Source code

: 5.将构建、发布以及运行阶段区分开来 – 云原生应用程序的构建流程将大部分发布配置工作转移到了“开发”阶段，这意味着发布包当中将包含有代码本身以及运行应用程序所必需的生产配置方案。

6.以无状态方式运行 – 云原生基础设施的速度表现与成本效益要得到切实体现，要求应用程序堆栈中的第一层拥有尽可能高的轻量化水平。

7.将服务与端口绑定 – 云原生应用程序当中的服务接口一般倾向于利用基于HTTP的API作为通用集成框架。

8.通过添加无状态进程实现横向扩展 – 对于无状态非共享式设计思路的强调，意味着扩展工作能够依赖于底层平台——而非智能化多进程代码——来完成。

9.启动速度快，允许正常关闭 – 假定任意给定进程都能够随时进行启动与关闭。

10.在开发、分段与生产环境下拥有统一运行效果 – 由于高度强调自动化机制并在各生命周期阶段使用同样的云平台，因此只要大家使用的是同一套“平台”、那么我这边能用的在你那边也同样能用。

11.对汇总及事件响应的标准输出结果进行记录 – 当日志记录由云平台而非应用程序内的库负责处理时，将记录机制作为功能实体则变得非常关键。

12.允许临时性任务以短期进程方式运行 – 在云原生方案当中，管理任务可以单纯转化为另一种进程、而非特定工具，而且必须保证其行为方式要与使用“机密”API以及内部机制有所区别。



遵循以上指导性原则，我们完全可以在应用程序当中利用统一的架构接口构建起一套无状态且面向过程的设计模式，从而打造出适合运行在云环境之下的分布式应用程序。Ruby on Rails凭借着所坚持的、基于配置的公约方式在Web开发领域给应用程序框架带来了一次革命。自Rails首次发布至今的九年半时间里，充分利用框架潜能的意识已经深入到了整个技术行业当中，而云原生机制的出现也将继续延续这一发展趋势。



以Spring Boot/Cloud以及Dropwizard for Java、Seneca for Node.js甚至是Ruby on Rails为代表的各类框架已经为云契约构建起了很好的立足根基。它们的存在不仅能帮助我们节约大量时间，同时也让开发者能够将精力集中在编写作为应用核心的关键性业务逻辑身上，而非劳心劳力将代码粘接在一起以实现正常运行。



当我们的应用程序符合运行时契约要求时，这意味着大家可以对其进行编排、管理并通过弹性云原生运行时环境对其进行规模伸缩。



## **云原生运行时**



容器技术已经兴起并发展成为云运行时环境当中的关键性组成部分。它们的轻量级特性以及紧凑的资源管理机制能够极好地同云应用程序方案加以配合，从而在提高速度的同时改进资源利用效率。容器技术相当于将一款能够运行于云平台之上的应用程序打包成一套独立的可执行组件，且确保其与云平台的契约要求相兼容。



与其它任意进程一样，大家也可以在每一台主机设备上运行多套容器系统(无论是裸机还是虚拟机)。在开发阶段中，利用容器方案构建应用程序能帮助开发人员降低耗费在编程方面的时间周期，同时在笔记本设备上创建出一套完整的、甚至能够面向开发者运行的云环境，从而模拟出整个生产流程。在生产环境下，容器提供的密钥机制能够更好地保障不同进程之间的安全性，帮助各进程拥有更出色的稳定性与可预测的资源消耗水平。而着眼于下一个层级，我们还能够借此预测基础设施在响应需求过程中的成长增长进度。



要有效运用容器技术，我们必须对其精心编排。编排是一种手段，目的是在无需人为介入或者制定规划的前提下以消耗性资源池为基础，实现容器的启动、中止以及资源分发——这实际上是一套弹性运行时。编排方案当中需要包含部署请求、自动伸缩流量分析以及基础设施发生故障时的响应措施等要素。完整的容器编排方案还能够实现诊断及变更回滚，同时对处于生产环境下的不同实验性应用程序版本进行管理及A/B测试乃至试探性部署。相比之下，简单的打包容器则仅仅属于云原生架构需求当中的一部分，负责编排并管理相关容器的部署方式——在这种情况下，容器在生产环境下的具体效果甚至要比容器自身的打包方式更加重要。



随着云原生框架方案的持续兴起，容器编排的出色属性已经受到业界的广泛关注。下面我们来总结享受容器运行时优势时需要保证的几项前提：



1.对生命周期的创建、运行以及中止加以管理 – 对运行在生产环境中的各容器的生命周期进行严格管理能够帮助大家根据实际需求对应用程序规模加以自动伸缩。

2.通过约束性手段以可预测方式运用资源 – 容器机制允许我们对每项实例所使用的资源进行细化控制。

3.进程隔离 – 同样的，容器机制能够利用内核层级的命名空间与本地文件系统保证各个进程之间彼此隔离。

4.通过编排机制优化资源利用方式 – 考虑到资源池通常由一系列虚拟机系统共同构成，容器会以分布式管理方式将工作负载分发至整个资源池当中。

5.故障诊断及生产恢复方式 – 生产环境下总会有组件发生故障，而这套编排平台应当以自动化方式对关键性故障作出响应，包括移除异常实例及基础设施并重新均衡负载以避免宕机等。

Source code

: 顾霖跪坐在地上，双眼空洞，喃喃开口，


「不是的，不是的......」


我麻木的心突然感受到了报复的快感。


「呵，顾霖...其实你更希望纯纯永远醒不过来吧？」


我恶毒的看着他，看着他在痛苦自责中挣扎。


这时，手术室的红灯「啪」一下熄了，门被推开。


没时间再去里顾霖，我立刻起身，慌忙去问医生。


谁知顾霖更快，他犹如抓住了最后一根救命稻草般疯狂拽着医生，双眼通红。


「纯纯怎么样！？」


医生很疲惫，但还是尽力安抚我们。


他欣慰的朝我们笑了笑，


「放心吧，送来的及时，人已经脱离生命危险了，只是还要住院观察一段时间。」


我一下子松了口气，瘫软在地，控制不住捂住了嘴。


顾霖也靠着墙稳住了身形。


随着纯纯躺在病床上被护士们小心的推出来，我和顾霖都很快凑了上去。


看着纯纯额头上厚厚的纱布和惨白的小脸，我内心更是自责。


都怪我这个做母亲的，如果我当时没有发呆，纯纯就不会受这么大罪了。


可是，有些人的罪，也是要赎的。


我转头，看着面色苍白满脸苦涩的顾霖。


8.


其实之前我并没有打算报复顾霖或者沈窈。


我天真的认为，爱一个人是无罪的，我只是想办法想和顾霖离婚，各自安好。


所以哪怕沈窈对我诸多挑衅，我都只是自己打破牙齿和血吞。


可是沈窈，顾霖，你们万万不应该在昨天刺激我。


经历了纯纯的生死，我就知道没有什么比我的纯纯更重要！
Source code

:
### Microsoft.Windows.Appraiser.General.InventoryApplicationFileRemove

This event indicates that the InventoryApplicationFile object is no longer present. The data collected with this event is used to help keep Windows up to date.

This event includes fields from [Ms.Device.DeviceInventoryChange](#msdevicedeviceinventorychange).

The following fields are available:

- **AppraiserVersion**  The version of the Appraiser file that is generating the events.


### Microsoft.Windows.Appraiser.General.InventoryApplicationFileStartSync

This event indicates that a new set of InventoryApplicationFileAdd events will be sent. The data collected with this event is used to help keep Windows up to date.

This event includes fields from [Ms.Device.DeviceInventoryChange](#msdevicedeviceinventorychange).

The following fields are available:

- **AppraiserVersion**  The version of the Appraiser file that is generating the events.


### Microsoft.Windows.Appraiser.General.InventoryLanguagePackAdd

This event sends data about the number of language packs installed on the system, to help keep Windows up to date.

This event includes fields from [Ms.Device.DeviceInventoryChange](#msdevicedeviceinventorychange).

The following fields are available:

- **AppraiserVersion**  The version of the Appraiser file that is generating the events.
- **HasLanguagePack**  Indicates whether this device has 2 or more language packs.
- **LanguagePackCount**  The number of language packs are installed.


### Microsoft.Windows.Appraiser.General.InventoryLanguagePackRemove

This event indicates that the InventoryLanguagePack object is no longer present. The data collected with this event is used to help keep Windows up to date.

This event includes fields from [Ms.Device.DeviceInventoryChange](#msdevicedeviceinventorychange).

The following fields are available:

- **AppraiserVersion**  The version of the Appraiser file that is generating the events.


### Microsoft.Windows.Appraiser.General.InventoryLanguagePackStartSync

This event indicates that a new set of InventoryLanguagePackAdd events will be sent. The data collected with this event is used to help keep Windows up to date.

━━━━━━━━━━━━━━━━

For this exercise, output exactly the lines above from the line with "其实之前我并没有打算报复顾霖或者沈窈。" to the line with "packs are installed.", counting both, and leave out the rest.

[Solution for this problem]:
其实之前我并没有打算报复顾霖或者沈窈。


我天真的认为，爱一个人是无罪的，我只是想办法想和顾霖离婚，各自安好。


所以哪怕沈窈对我诸多挑衅，我都只是自己打破牙齿和血吞。


可是沈窈，顾霖，你们万万不应该在昨天刺激我。


经历了纯纯的生死，我就知道没有什么比我的纯纯更重要！
Source code

:
### Microsoft.Windows.Appraiser.General.InventoryApplicationFileRemove

This event indicates that the InventoryApplicationFile object is no longer present. The data collected with this event is used to help keep Windows up to date.

This event includes fields from [Ms.Device.DeviceInventoryChange](#msdevicedeviceinventorychange).

The following fields are available:

- **AppraiserVersion**  The version of the Appraiser file that is generating the events.


### Microsoft.Windows.Appraiser.General.InventoryApplicationFileStartSync

This event indicates that a new set of InventoryApplicationFileAdd events will be sent. The data collected with this event is used to help keep Windows up to date.

This event includes fields from [Ms.Device.DeviceInventoryChange](#msdevicedeviceinventorychange).

The following fields are available:

- **AppraiserVersion**  The version of the Appraiser file that is generating the events.


### Microsoft.Windows.Appraiser.General.InventoryLanguagePackAdd

This event sends data about the number of language packs installed on the system, to help keep Windows up to date.

This event includes fields from [Ms.Device.DeviceInventoryChange](#msdevicedeviceinventorychange).

The following fields are available:

- **AppraiserVersion**  The version of the Appraiser file that is generating the events.
- **HasLanguagePack**  Indicates whether this device has 2 or more language packs.
- **LanguagePackCount**  The number of language packs are installed.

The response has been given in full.